> _WRITTEN INSTRUCTION_:
Render every entry below as a JSON list of strings, with one string per line and no blank lines. Leave the pictures out.

> _THE DATA_:
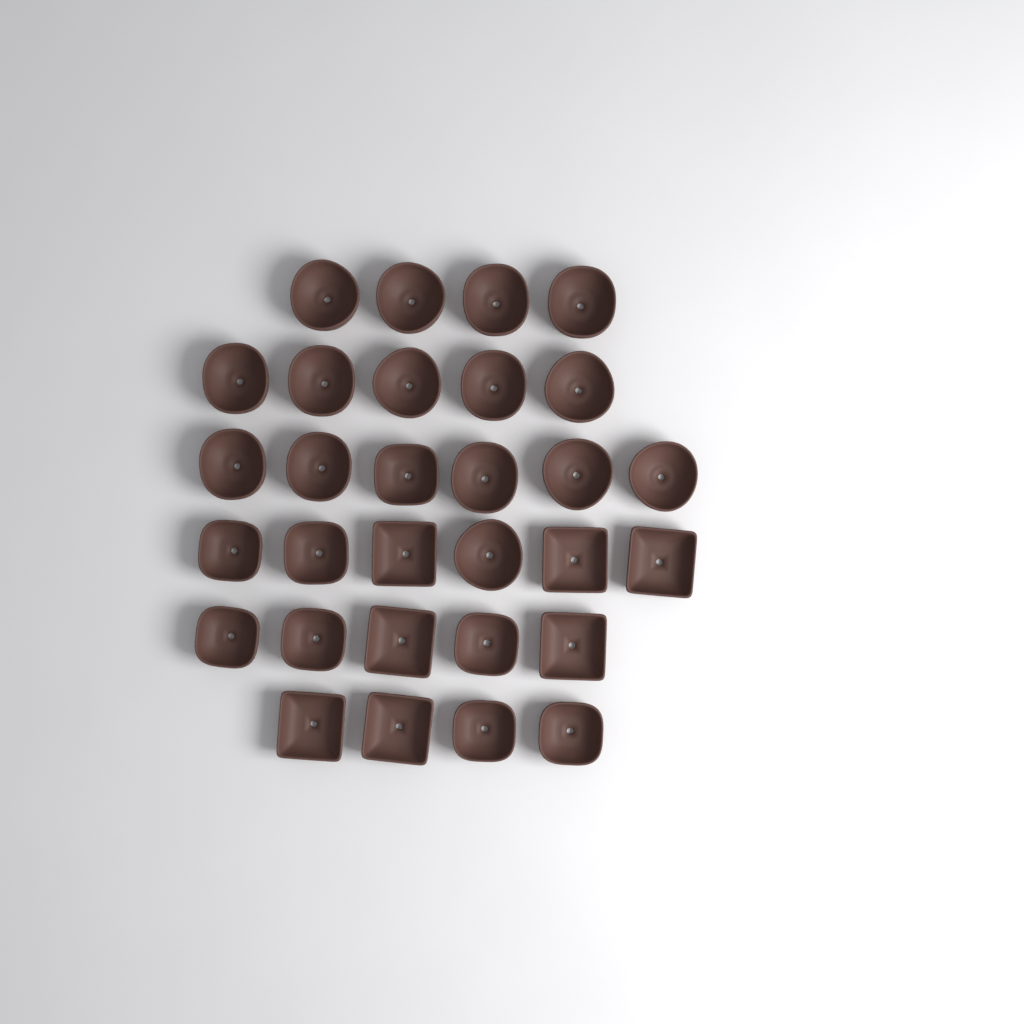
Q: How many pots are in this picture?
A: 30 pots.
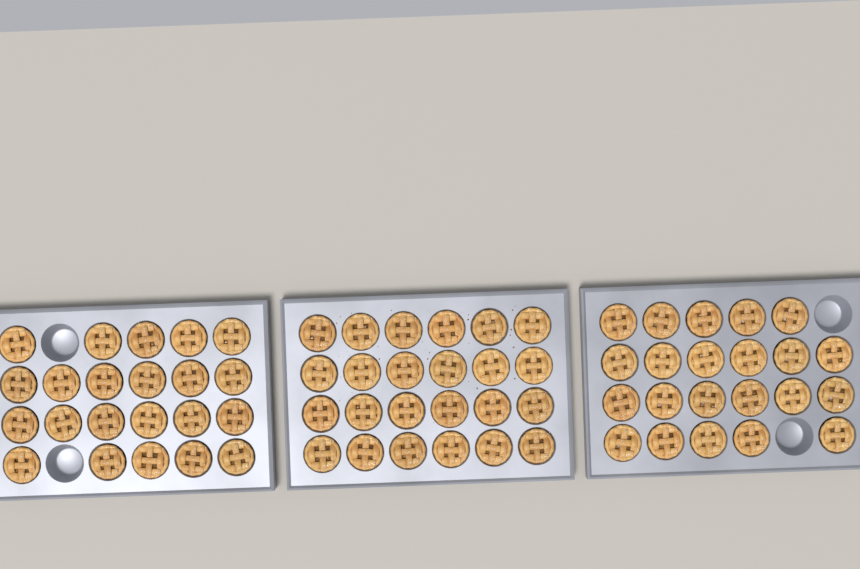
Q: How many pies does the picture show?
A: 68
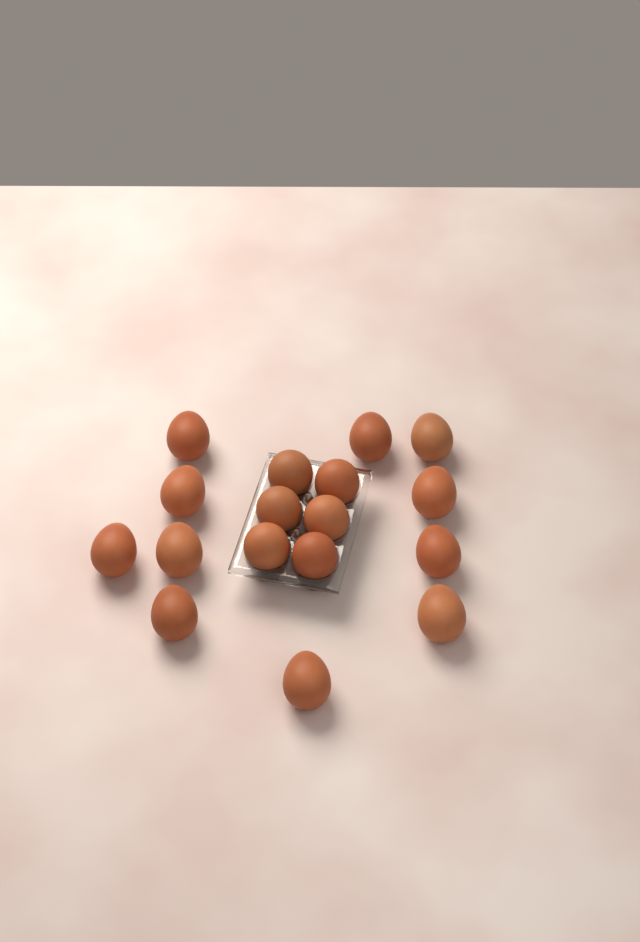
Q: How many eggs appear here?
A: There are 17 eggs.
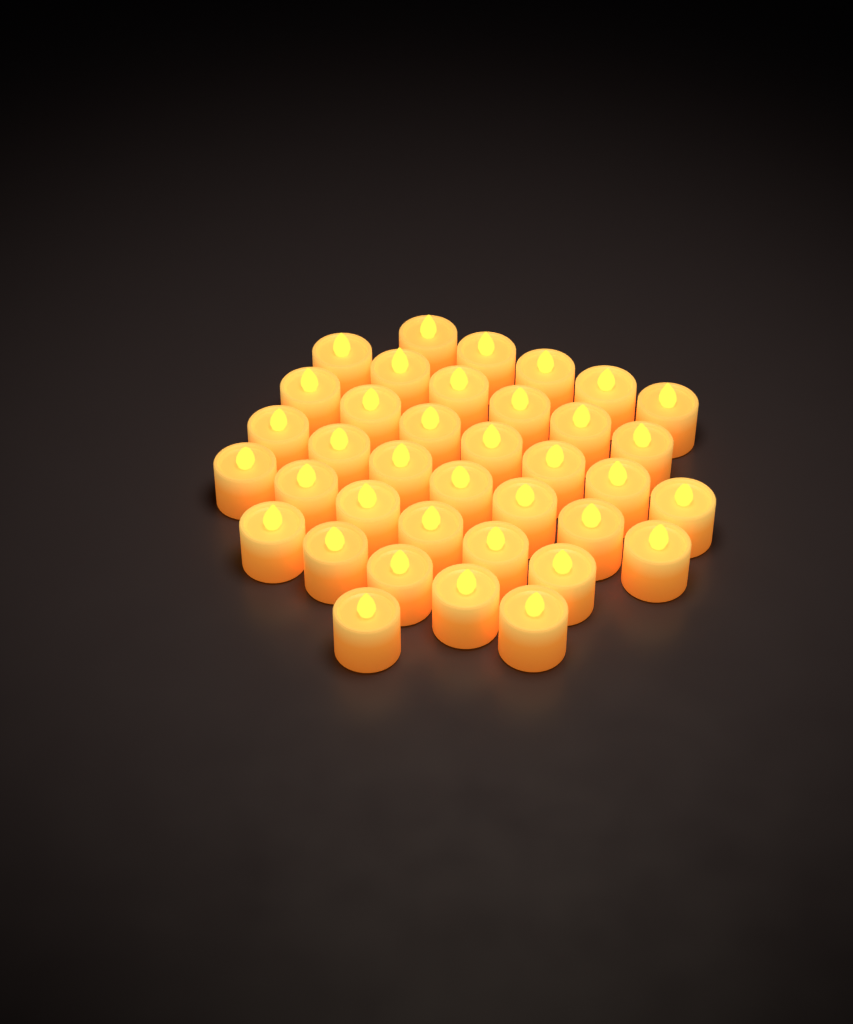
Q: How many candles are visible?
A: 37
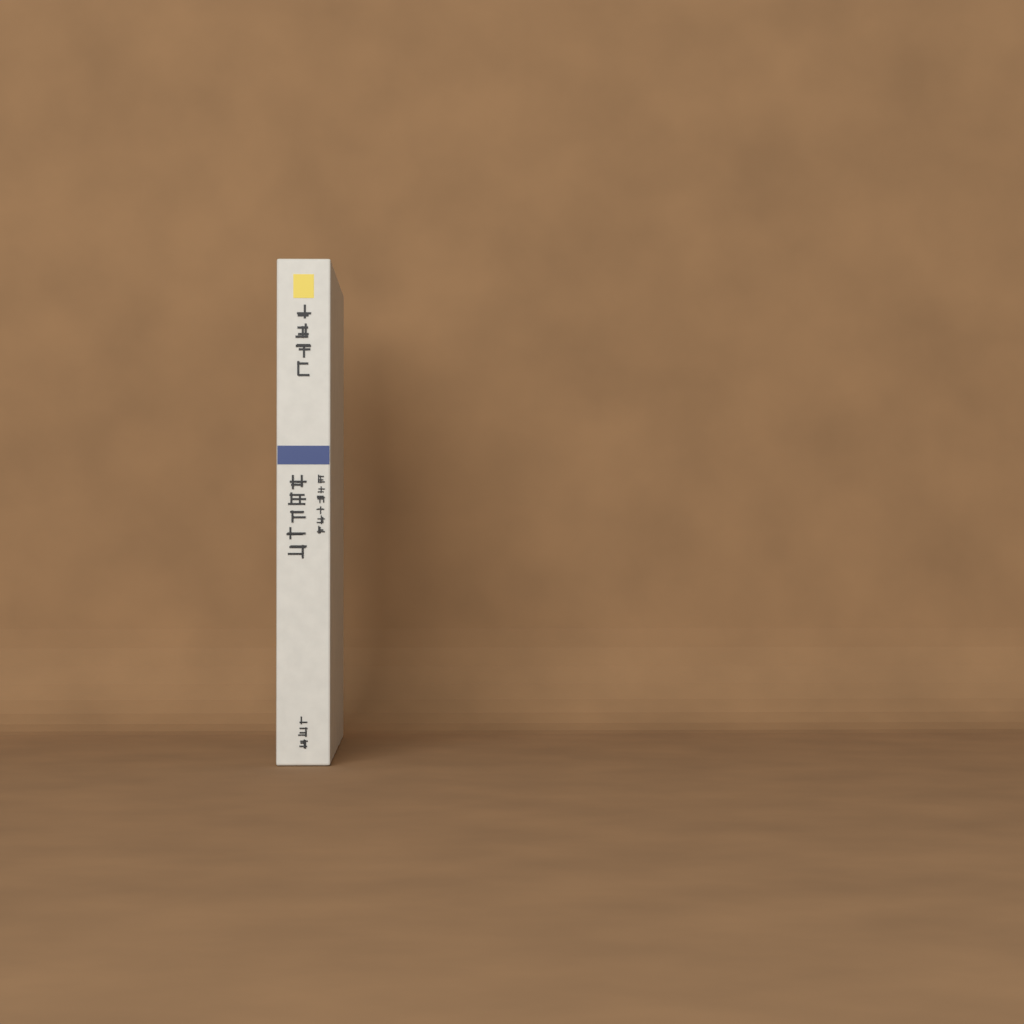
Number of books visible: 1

> _RESULT FOR THIS EXERCISE_:
[
  "Q: How many pots are in this picture?",
  "A: 30 pots.",
  "Q: How many pies does the picture show?",
  "A: 68",
  "Q: How many eggs appear here?",
  "A: There are 17 eggs.",
  "Q: How many candles are visible?",
  "A: 37",
  "Number of books visible: 1"
]